The stack is Grafana, Prometheus, Loki, and Alertmanager, deployed with the kube-prometheus-stack Helm chart. Prometheus scrapes Typesense's /metrics endpoint (request latency histograms, index size, memory RSS, active connections) and Metabase's JMX metrics through a jmx_exporter sidecar.

Here is the alert that paid for the entire stack. A Prometheus rule on container_memory_working_set_bytes{container="typesense"} / on(pod) kube_pod_container_resource_limits{resource="memory"} > 0.8 fired three weeks after the migration. Typesense was creeping toward 1Gi because the --memory-limit-mb flag was not set yet.

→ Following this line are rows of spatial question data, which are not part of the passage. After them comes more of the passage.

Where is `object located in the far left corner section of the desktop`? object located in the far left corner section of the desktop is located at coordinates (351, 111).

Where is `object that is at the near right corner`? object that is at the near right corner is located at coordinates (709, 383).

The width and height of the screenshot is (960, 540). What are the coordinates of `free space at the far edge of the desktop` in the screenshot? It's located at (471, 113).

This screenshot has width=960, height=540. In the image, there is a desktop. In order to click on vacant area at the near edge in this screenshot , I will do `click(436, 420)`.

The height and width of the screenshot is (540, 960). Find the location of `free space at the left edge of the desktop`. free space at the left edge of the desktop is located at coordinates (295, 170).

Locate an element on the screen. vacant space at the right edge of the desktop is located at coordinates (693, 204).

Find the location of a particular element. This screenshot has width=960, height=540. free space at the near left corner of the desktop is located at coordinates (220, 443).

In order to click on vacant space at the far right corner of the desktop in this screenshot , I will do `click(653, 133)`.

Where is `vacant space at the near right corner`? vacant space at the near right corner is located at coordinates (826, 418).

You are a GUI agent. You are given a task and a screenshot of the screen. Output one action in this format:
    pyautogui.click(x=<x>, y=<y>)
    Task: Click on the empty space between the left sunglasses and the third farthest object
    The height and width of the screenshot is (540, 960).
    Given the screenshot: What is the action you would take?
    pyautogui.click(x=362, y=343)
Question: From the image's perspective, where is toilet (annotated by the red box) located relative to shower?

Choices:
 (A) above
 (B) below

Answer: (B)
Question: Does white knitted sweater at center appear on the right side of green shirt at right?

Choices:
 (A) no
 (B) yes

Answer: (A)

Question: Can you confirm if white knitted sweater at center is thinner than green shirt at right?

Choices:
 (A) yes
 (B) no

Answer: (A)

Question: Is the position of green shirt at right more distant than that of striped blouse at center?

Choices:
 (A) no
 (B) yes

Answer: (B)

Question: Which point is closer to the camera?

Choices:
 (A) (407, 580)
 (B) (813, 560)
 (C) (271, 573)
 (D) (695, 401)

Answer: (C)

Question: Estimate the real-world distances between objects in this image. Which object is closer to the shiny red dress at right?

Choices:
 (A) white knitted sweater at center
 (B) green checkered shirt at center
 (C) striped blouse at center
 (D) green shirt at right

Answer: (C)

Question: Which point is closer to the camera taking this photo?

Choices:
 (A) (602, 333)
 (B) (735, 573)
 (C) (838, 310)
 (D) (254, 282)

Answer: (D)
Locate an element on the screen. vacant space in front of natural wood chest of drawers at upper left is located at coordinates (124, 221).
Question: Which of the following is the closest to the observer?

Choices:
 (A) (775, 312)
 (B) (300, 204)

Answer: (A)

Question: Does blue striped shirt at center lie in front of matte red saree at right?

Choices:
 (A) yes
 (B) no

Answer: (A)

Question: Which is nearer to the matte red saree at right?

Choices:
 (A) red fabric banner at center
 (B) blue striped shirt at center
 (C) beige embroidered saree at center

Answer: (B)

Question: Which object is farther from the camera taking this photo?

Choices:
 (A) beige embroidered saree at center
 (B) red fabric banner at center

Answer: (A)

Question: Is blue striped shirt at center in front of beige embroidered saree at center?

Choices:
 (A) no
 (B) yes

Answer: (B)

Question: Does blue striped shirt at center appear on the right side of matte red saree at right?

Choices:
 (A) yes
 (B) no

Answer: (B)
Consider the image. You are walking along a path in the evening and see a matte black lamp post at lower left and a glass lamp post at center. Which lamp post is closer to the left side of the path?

I added it after this. Grafana showed a clean upward ramp over 12 hours, the kind of slope that ends in an OOM kill at 3am. We set the flag, deployed, and watched the memory curve flatten into a sawtooth as compaction started doing its job. No customer ever saw it. That is exactly the outcome the stack was supposed to buy, and it bought it inside a month.

Would I recommend self-hosting in general? It comes down to team size, and I will not pretend otherwise. The cloud versions exist so you do not need a person who thinks about disks. We had one, me, so the math worked. If your infra person is also your only backend engineer and your only on-call, pay the SaaS bill and go build your actual product.